## Exercise requirements
Go through the records and filter out every line lacking the word "worn"; copy the lines that remain.

== Material provided

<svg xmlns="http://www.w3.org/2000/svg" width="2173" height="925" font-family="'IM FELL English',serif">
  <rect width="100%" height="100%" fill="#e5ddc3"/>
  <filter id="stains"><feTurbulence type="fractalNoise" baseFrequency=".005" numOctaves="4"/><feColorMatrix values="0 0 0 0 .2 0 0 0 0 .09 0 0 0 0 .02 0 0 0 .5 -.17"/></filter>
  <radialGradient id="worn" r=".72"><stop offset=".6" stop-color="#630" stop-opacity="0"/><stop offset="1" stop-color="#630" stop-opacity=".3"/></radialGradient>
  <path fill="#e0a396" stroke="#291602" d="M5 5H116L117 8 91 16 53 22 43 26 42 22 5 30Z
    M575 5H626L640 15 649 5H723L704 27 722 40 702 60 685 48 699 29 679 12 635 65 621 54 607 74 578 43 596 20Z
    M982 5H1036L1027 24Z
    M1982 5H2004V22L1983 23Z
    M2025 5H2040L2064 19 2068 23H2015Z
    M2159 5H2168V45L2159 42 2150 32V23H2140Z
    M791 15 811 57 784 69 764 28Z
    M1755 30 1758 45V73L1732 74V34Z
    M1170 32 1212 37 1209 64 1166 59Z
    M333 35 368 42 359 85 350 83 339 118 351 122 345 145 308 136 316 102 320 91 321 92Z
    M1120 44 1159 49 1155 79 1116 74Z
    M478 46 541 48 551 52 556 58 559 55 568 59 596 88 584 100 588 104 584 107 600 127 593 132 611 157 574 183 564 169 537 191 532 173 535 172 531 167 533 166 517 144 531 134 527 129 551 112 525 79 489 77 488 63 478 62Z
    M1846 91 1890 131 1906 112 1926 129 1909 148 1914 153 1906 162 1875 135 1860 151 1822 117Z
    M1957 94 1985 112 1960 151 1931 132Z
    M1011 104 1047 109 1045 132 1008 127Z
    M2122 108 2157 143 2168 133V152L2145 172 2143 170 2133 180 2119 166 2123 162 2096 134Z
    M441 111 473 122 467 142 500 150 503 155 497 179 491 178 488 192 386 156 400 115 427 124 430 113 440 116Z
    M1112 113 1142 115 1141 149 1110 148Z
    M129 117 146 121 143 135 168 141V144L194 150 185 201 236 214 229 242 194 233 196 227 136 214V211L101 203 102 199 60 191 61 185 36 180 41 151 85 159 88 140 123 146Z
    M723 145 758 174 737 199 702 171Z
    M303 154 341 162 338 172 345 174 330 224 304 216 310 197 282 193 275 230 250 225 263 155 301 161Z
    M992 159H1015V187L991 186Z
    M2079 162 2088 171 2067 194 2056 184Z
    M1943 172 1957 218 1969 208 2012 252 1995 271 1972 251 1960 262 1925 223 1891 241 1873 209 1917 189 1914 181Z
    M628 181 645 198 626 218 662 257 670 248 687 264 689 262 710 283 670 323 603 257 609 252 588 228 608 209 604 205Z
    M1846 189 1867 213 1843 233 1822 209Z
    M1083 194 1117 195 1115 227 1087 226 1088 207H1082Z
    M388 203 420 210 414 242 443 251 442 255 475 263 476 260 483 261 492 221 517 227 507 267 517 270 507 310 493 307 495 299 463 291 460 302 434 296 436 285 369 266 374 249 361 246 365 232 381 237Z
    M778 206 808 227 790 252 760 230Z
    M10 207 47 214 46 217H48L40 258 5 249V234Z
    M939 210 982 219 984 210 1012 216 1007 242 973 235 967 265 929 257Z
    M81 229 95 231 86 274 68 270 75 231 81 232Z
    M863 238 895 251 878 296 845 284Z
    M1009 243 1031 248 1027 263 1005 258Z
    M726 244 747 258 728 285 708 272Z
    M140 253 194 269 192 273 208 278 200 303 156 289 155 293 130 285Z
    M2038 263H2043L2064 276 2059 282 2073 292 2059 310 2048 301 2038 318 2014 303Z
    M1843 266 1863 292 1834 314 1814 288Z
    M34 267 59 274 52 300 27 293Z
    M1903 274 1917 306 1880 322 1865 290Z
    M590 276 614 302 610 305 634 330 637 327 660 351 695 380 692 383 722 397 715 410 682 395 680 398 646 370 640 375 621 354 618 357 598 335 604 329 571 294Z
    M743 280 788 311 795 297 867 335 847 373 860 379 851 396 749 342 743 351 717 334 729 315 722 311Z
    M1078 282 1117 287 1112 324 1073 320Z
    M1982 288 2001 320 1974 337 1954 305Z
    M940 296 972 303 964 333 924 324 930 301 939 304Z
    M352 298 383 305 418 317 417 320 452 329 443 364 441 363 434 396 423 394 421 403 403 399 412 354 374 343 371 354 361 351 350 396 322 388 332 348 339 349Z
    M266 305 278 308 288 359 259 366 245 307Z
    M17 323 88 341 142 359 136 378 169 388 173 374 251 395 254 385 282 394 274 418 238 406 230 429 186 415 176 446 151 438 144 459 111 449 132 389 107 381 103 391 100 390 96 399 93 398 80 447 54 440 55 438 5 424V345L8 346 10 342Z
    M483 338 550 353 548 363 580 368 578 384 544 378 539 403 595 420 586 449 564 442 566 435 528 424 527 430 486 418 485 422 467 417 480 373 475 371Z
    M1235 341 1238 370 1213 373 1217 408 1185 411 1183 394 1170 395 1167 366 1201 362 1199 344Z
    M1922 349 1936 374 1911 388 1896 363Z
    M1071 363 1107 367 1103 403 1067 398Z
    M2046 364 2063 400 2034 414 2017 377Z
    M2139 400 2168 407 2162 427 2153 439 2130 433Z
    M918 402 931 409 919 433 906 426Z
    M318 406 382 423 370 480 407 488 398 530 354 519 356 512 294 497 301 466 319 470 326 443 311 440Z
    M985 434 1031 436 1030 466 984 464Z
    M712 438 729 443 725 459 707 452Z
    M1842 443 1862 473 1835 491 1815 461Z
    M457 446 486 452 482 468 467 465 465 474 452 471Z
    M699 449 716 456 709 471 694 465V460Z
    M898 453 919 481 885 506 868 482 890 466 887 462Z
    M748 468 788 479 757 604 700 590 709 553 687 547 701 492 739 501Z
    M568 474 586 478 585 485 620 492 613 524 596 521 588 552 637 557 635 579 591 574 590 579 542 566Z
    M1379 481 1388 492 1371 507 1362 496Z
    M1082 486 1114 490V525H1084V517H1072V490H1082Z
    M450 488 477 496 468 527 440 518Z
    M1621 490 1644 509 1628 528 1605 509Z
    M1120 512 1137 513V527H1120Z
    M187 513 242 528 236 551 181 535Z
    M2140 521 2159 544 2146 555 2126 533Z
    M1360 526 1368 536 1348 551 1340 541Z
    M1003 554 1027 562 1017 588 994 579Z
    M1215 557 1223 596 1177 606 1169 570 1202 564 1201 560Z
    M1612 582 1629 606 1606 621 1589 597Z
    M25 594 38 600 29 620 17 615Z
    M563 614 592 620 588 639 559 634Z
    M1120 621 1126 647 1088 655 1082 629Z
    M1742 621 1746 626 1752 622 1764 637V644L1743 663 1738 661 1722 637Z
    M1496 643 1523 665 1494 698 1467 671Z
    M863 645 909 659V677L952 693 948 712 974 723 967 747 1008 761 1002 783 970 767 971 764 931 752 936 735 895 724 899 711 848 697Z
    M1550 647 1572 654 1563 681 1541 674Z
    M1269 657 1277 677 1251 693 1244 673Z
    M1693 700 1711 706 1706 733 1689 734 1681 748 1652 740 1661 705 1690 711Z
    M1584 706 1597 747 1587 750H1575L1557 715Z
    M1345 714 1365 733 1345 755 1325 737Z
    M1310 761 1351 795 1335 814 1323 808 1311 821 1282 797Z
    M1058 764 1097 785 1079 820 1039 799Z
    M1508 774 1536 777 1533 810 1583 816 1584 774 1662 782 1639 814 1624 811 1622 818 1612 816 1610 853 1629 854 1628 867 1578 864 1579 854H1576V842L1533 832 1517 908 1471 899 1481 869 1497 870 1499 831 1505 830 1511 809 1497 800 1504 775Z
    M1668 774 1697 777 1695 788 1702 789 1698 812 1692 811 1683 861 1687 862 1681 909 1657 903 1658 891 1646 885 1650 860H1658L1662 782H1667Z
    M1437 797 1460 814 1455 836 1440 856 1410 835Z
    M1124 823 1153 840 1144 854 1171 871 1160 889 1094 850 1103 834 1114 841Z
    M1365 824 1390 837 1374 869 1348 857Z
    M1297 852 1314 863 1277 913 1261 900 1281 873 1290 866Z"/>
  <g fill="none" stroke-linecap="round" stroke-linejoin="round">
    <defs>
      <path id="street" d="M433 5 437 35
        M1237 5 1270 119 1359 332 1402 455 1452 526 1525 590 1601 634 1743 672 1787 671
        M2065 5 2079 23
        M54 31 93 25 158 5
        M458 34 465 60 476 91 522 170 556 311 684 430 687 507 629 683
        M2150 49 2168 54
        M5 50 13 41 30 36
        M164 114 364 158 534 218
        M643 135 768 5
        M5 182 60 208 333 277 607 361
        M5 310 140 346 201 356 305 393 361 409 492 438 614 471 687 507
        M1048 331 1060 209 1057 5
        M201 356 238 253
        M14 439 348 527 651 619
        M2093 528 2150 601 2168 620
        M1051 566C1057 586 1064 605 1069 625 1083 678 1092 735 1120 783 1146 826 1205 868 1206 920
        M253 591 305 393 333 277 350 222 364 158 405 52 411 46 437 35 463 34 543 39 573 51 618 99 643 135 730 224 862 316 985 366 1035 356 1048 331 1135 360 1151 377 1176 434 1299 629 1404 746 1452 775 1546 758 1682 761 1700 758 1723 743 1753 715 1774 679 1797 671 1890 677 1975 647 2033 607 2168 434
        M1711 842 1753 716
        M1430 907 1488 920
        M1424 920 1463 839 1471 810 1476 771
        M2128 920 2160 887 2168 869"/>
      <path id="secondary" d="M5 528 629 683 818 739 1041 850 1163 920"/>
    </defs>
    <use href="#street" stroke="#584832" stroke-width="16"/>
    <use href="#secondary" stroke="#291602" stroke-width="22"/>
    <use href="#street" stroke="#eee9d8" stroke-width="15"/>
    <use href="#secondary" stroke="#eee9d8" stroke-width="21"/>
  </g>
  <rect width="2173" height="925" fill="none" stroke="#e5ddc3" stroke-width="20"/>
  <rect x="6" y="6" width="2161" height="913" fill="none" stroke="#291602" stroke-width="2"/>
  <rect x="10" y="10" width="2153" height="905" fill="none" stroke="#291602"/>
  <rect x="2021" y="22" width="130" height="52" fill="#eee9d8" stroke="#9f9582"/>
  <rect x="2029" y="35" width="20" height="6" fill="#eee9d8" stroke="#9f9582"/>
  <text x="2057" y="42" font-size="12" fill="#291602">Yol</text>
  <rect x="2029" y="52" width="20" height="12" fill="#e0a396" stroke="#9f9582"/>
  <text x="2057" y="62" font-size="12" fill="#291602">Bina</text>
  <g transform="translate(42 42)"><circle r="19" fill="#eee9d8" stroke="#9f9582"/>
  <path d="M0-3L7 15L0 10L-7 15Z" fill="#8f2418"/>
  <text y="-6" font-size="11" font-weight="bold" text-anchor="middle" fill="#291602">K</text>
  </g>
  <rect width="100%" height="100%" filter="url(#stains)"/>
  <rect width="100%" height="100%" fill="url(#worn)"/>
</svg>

====
== Material provided

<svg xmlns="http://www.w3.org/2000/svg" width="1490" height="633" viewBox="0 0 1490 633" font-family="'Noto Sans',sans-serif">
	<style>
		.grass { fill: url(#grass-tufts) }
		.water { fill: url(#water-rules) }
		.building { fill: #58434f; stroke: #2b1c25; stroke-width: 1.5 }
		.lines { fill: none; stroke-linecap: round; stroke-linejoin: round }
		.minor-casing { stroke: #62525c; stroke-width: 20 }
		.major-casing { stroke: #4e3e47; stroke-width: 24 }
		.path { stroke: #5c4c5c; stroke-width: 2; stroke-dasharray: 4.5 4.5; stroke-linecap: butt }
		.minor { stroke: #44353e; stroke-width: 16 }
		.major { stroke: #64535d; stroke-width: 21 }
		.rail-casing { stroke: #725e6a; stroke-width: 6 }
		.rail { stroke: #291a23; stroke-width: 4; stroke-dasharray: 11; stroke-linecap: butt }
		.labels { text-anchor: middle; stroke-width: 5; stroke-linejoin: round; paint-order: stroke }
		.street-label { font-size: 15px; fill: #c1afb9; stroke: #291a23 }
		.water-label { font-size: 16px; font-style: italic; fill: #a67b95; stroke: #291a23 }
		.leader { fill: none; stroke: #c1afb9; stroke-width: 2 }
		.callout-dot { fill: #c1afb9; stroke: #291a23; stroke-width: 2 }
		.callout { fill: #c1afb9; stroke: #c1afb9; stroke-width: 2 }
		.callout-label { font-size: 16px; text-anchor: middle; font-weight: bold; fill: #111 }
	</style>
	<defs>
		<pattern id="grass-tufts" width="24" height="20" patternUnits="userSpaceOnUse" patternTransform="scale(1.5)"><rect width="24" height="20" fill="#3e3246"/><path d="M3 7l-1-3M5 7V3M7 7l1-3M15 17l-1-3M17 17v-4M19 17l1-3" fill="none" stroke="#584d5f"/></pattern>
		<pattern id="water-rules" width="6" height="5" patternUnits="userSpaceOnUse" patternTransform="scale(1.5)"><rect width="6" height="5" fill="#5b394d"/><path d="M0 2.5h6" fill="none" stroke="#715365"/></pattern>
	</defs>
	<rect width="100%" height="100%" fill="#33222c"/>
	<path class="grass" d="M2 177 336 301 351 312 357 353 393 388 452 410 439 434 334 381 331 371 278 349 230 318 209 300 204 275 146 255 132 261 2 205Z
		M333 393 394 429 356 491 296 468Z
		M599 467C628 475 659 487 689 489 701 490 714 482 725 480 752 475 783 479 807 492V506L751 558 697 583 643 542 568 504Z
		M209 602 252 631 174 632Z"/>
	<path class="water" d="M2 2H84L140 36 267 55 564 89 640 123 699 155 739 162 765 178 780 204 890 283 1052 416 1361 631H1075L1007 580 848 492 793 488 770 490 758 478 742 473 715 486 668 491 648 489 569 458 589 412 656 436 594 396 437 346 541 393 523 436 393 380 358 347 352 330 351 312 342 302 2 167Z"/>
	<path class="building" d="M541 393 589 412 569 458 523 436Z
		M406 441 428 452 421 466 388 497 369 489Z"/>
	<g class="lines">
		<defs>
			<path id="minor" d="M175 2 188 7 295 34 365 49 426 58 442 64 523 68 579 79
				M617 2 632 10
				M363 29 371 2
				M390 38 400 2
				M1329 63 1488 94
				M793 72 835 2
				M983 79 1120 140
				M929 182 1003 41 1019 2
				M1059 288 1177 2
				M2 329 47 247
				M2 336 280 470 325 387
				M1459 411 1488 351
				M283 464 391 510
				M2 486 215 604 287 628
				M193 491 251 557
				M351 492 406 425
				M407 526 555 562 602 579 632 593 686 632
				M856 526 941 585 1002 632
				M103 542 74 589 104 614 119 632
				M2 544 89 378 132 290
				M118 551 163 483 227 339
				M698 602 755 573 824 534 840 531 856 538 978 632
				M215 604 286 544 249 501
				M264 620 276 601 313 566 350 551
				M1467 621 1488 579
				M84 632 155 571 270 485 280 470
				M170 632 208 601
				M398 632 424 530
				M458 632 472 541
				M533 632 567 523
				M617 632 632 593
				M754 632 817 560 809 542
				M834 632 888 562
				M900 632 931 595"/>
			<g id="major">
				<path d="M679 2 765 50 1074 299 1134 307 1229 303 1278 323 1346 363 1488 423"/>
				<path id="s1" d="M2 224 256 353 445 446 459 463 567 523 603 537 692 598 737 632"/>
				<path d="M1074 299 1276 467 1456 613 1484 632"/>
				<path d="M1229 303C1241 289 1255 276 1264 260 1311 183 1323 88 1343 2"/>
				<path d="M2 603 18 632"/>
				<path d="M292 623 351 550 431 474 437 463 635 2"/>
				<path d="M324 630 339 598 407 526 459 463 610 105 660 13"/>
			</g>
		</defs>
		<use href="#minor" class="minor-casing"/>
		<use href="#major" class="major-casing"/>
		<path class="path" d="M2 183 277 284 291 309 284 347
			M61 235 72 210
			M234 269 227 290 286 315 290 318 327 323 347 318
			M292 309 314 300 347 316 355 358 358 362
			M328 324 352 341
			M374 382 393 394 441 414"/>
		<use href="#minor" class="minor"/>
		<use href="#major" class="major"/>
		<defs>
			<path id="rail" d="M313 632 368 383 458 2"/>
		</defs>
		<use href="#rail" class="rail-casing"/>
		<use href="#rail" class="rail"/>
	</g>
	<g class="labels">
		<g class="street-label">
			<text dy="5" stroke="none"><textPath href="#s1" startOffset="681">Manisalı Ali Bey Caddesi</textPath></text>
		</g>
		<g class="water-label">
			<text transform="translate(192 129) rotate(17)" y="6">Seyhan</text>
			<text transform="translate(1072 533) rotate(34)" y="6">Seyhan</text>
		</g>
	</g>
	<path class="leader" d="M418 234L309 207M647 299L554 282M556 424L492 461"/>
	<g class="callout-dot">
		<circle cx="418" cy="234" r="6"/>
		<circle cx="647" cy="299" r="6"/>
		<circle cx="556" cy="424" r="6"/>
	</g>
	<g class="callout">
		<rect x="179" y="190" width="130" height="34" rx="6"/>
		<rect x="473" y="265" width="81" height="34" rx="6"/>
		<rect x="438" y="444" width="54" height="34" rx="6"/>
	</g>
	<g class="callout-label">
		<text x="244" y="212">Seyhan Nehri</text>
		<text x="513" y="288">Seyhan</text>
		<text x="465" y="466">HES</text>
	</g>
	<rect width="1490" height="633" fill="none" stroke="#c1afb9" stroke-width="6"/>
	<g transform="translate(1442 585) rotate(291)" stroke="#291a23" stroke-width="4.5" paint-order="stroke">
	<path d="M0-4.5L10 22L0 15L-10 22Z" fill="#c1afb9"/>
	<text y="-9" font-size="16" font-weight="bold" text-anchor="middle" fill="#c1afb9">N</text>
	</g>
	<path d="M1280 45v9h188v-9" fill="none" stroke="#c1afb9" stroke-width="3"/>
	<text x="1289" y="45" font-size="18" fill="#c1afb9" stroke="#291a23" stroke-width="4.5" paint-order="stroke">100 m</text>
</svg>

====

## Result of the task
  <radialGradient id="worn" r=".72"><stop offset=".6" stop-color="#630" stop-opacity="0"/><stop offset="1" stop-color="#630" stop-opacity=".3"/></radialGradient>
  <rect width="100%" height="100%" fill="url(#worn)"/>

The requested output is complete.